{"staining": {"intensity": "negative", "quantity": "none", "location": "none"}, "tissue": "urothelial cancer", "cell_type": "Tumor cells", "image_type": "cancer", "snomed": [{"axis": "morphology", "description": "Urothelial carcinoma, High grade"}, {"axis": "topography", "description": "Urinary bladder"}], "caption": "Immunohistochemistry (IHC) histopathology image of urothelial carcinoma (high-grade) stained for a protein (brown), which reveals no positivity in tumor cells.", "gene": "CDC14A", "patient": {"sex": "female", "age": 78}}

* * *

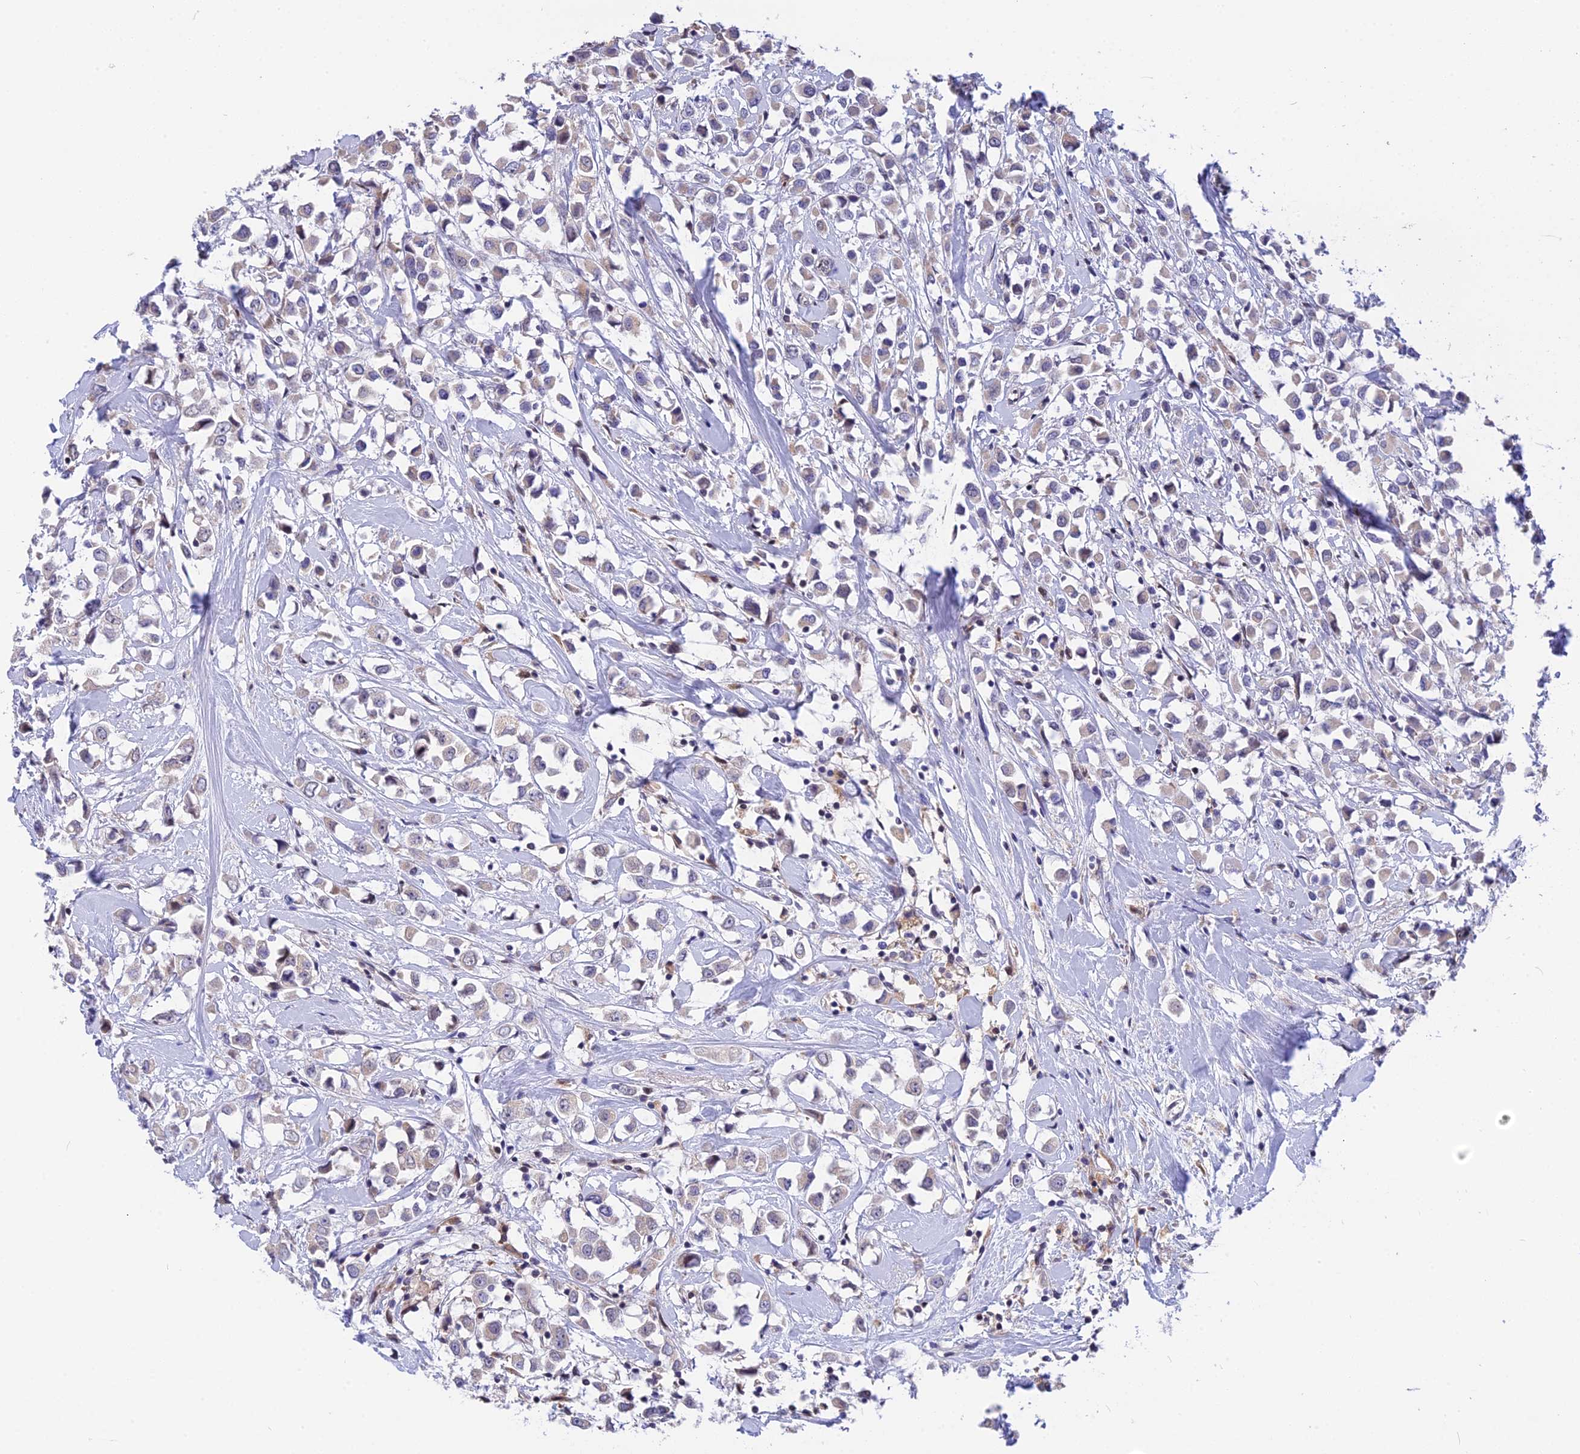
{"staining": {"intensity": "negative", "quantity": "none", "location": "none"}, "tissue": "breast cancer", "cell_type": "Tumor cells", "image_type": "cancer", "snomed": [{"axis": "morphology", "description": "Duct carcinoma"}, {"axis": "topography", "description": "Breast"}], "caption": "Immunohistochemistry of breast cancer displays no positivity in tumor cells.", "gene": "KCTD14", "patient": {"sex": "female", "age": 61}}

* * *

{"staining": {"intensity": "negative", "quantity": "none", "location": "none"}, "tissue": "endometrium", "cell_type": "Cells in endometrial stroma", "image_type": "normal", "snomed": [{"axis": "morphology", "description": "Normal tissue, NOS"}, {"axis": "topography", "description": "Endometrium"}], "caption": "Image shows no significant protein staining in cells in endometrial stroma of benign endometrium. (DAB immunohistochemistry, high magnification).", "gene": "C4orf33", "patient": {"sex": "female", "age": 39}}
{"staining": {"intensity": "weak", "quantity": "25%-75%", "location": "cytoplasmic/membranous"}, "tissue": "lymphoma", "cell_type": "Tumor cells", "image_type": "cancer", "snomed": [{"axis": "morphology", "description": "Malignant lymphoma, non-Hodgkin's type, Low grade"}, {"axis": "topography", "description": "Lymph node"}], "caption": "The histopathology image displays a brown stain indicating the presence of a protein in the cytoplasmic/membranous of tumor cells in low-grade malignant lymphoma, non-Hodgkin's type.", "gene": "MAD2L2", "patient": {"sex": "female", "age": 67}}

◆ **Task item**
Each line of the material that contains the string "grade" has to be copied out.

◆ **Answer section**
{"staining": {"intensity": "negative", "quantity": "none", "location": "none"}, "tissue": "urothelial cancer", "cell_type": "Tumor cells", "image_type": "cancer", "snomed": [{"axis": "morphology", "description": "Urothelial carcinoma, High grade"}, {"axis": "topography", "description": "Urinary bladder"}], "caption": "Immunohistochemistry (IHC) histopathology image of urothelial carcinoma (high-grade) stained for a protein (brown), which reveals no positivity in tumor cells.", "gene": "CDC14A", "patient": {"sex": "female", "age": 78}}
{"staining": {"intensity": "weak", "quantity": "25%-75%", "location": "cytoplasmic/membranous"}, "tissue": "lymphoma", "cell_type": "Tumor cells", "image_type": "cancer", "snomed": [{"axis": "morphology", "description": "Malignant lymphoma, non-Hodgkin's type, Low grade"}, {"axis": "topography", "description": "Lymph node"}], "caption": "The histopathology image displays a brown stain indicating the presence of a protein in the cytoplasmic/membranous of tumor cells in low-grade malignant lymphoma, non-Hodgkin's type.", "gene": "MAD2L2", "patient": {"sex": "female", "age": 67}}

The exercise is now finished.